= JOB =
Duplicate the listing below line for line, with the picture omitted from your answer.

*****

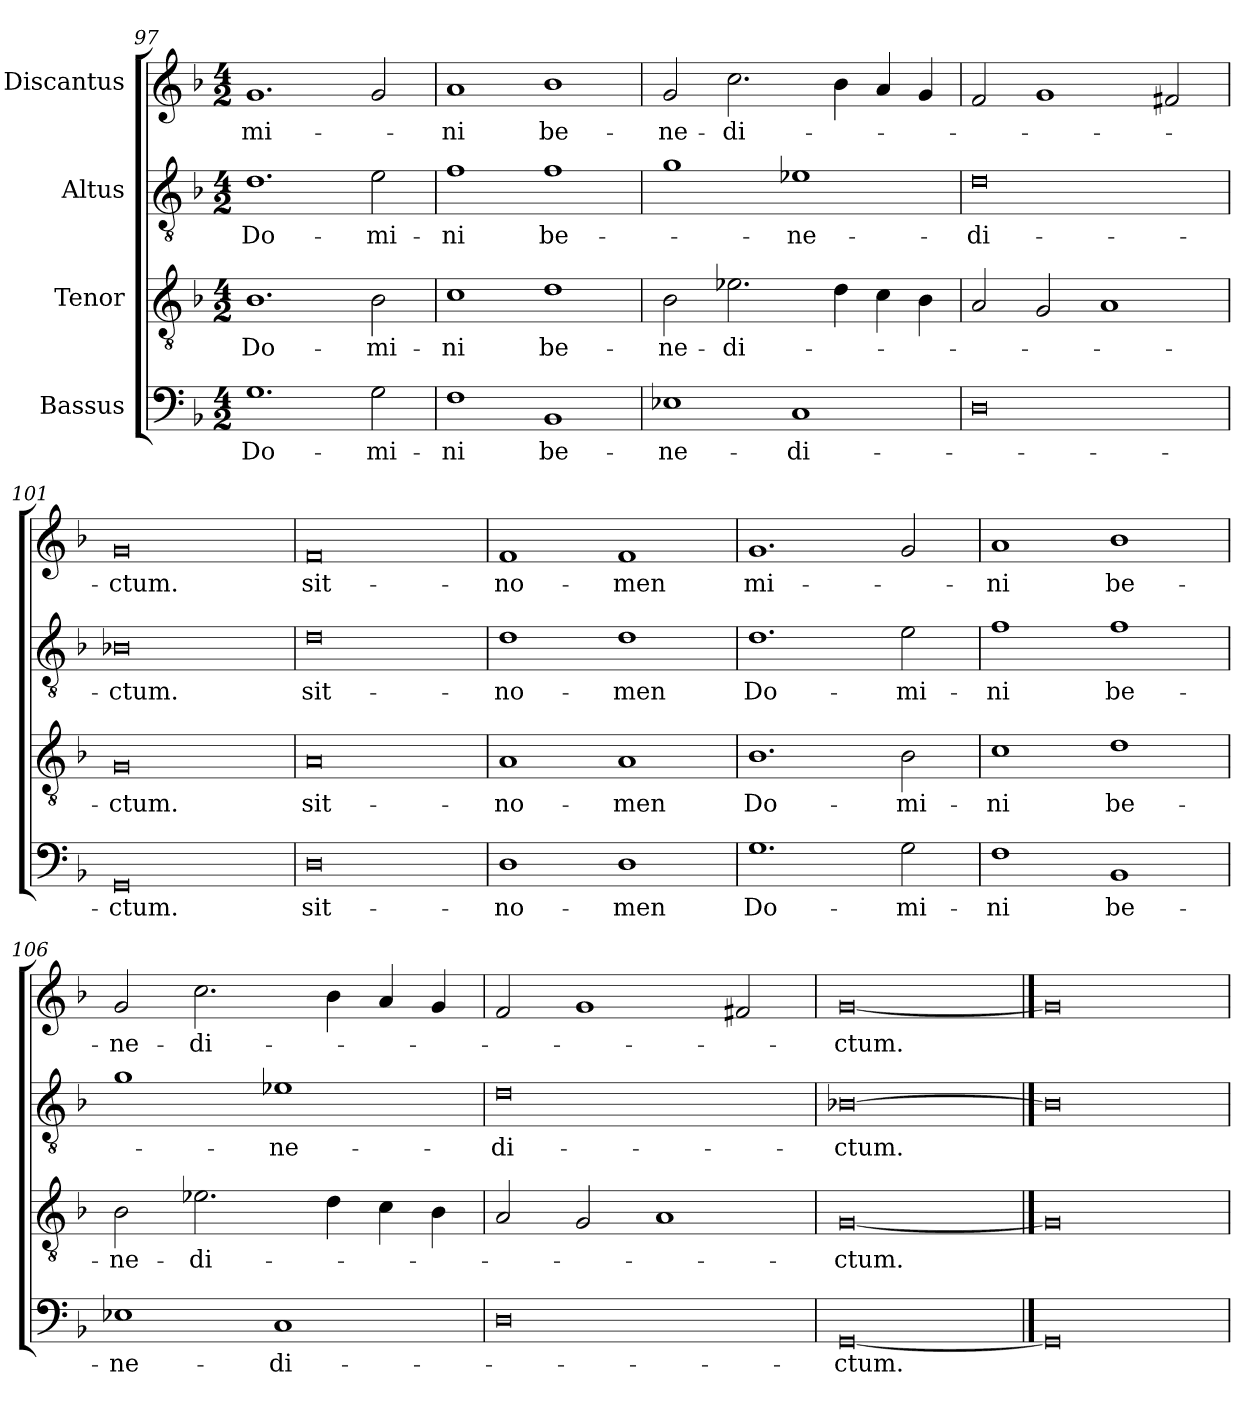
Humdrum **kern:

**kern	**text	**kern	**text	**kern	**text	**kern	**text
*part4	*part4	*part3	*part3	*part2	*part2	*part1	*part1
*staff4	*staff4	*staff3	*staff3	*staff2	*staff2	*staff1	*staff1
*I"Bassus	*	*I"Tenor	*	*I"Altus	*	*I"Discantus	*
*clefF4	*	*clefGv2	*	*clefGv2	*	*clefG2	*
*k[b-]	*	*k[b-]	*	*k[b-]	*	*k[b-]	*
*M4/2	*	*M4/2	*	*M4/2	*	*M4/2	*
=97	=97	=97	=97	=97	=97	=97	=97
1.G\	Do-	1.B-\	Do-	1.d\	Do-	1.g/	-mi-
2G\	-mi-	2B-\	-mi-	2e\	-mi-	2g/	.
=98	=98	=98	=98	=98	=98	=98	=98
1F\	-ni	1c\	-ni	1f\	-ni	1a/	-ni
1BB-/	be-	1d\	be-	1f\	be-	1b-\	be-
=99	=99	=99	=99	=99	=99	=99	=99
1E-X\	-ne-	2B-\	-ne-	1g\	.	2g/	-ne-
.	.	2.e-X\	-di-	.	.	2.cc\	-di-
1C/	-di-	.	.	1e-X\	-ne-	.	.
.	.	4d\	.	.	.	4b-\	.
.	.	4c\	.	.	.	4a/	.
.	.	4B-\	.	.	.	4g/	.
=100	=100	=100	=100	=100	=100	=100	=100
0D\	.	2A/	.	0d\	-di-	2f/	.
.	.	2G/	.	.	.	1g/	.
.	.	1A/	.	.	.	.	.
.	.	.	.	.	.	2f#X/	.
=101	=101	=101	=101	=101	=101	=101	=101
0GG/	-ctum.	0G/	-ctum.	0B-X\	-ctum.	0g/	-ctum.
=102	=102	=102	=102	=102	=102	=102	=102
0D\	sit-	0A/	sit-	0d\	sit-	0f/	sit-
=103	=103	=103	=103	=103	=103	=103	=103
1D\	no-	1A/	no-	1d\	no-	1f/	no-
1D\	-men	1A/	-men	1d\	-men	1f/	-men
=104	=104	=104	=104	=104	=104	=104	=104
1.G\	Do-	1.B-\	Do-	1.d\	Do-	1.g/	-mi-
2G\	-mi-	2B-\	-mi-	2e\	-mi-	2g/	.
=105	=105	=105	=105	=105	=105	=105	=105
1F\	-ni	1c\	-ni	1f\	-ni	1a/	-ni
1BB-/	be-	1d\	be-	1f\	be-	1b-\	be-
=106	=106	=106	=106	=106	=106	=106	=106
1E-X\	-ne-	2B-\	-ne-	1g\	.	2g/	-ne-
.	.	2.e-X\	-di-	.	.	2.cc\	-di-
1C/	-di-	.	.	1e-X\	-ne-	.	.
.	.	4d\	.	.	.	4b-\	.
.	.	4c\	.	.	.	4a/	.
.	.	4B-\	.	.	.	4g/	.
=107	=107	=107	=107	=107	=107	=107	=107
0D\	.	2A/	.	0d\	-di-	2f/	.
.	.	2G/	.	.	.	1g/	.
.	.	1A/	.	.	.	.	.
.	.	.	.	.	.	2f#X/	.
=108	=108	=108	=108	=108	=108	=108	=108
[0GG/	-ctum.	[0G/	-ctum.	[0B-X\	-ctum.	[0g/	-ctum.
==109	==109	==109	==109	==109	==109	==109	==109
0GG/]	.	0G/]	.	0B-\]	.	0g/]	.
=	=	=	=	=	=	=	=
*-	*-	*-	*-	*-	*-	*-	*-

*****

= WRITTEN RESPONSE =
Humdrum **kern:

**kern	**text	**kern	**text	**kern	**text	**kern	**text
*part4	*part4	*part3	*part3	*part2	*part2	*part1	*part1
*staff4	*staff4	*staff3	*staff3	*staff2	*staff2	*staff1	*staff1
*I"Bassus	*	*I"Tenor	*	*I"Altus	*	*I"Discantus	*
*clefF4	*	*clefGv2	*	*clefGv2	*	*clefG2	*
*k[b-]	*	*k[b-]	*	*k[b-]	*	*k[b-]	*
*M4/2	*	*M4/2	*	*M4/2	*	*M4/2	*
=97	=97	=97	=97	=97	=97	=97	=97
1.G\	Do-	1.B-\	Do-	1.d\	Do-	1.g/	-mi-
2G\	-mi-	2B-\	-mi-	2e\	-mi-	2g/	.
=98	=98	=98	=98	=98	=98	=98	=98
1F\	-ni	1c\	-ni	1f\	-ni	1a/	-ni
1BB-/	be-	1d\	be-	1f\	be-	1b-\	be-
=99	=99	=99	=99	=99	=99	=99	=99
1E-X\	-ne-	2B-\	-ne-	1g\	.	2g/	-ne-
.	.	2.e-X\	-di-	.	.	2.cc\	-di-
1C/	-di-	.	.	1e-X\	-ne-	.	.
.	.	4d\	.	.	.	4b-\	.
.	.	4c\	.	.	.	4a/	.
.	.	4B-\	.	.	.	4g/	.
=100	=100	=100	=100	=100	=100	=100	=100
0D\	.	2A/	.	0d\	-di-	2f/	.
.	.	2G/	.	.	.	1g/	.
.	.	1A/	.	.	.	.	.
.	.	.	.	.	.	2f#X/	.
=101	=101	=101	=101	=101	=101	=101	=101
0GG/	-ctum.	0G/	-ctum.	0B-X\	-ctum.	0g/	-ctum.
=102	=102	=102	=102	=102	=102	=102	=102
0D\	sit-	0A/	sit-	0d\	sit-	0f/	sit-
=103	=103	=103	=103	=103	=103	=103	=103
1D\	no-	1A/	no-	1d\	no-	1f/	no-
1D\	-men	1A/	-men	1d\	-men	1f/	-men
=104	=104	=104	=104	=104	=104	=104	=104
1.G\	Do-	1.B-\	Do-	1.d\	Do-	1.g/	-mi-
2G\	-mi-	2B-\	-mi-	2e\	-mi-	2g/	.
=105	=105	=105	=105	=105	=105	=105	=105
1F\	-ni	1c\	-ni	1f\	-ni	1a/	-ni
1BB-/	be-	1d\	be-	1f\	be-	1b-\	be-
=106	=106	=106	=106	=106	=106	=106	=106
1E-X\	-ne-	2B-\	-ne-	1g\	.	2g/	-ne-
.	.	2.e-X\	-di-	.	.	2.cc\	-di-
1C/	-di-	.	.	1e-X\	-ne-	.	.
.	.	4d\	.	.	.	4b-\	.
.	.	4c\	.	.	.	4a/	.
.	.	4B-\	.	.	.	4g/	.
=107	=107	=107	=107	=107	=107	=107	=107
0D\	.	2A/	.	0d\	-di-	2f/	.
.	.	2G/	.	.	.	1g/	.
.	.	1A/	.	.	.	.	.
.	.	.	.	.	.	2f#X/	.
=108	=108	=108	=108	=108	=108	=108	=108
[0GG/	-ctum.	[0G/	-ctum.	[0B-X\	-ctum.	[0g/	-ctum.
==109	==109	==109	==109	==109	==109	==109	==109
0GG/]	.	0G/]	.	0B-\]	.	0g/]	.
=	=	=	=	=	=	=	=
*-	*-	*-	*-	*-	*-	*-	*-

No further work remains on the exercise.